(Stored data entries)
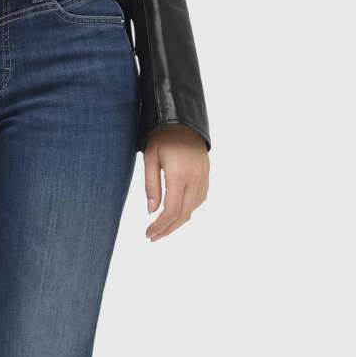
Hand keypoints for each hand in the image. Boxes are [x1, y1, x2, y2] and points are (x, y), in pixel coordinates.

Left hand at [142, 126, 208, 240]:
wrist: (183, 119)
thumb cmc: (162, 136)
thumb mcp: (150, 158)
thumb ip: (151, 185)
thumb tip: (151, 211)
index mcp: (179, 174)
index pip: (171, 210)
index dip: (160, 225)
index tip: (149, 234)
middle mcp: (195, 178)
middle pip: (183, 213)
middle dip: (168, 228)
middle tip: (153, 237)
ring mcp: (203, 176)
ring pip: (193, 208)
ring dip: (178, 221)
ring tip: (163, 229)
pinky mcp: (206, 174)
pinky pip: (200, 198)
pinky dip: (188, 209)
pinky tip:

** WHAT THE EXERCISE ASKS **
Each line, starting with the one containing "middle pip: (183, 213)" and ending with the last line of the records above, should be reproduced exactly.

** SOLVED EXERCISE **
middle pip: (183, 213)
middle dip: (168, 228)
middle tip: (153, 237)
ring mcp: (203, 176)
ring pip: (193, 208)
ring dip: (178, 221)
ring tip: (163, 229)
pinky mcp: (206, 174)
pinky pip: (200, 198)
pinky dip: (188, 209)
pinky tip:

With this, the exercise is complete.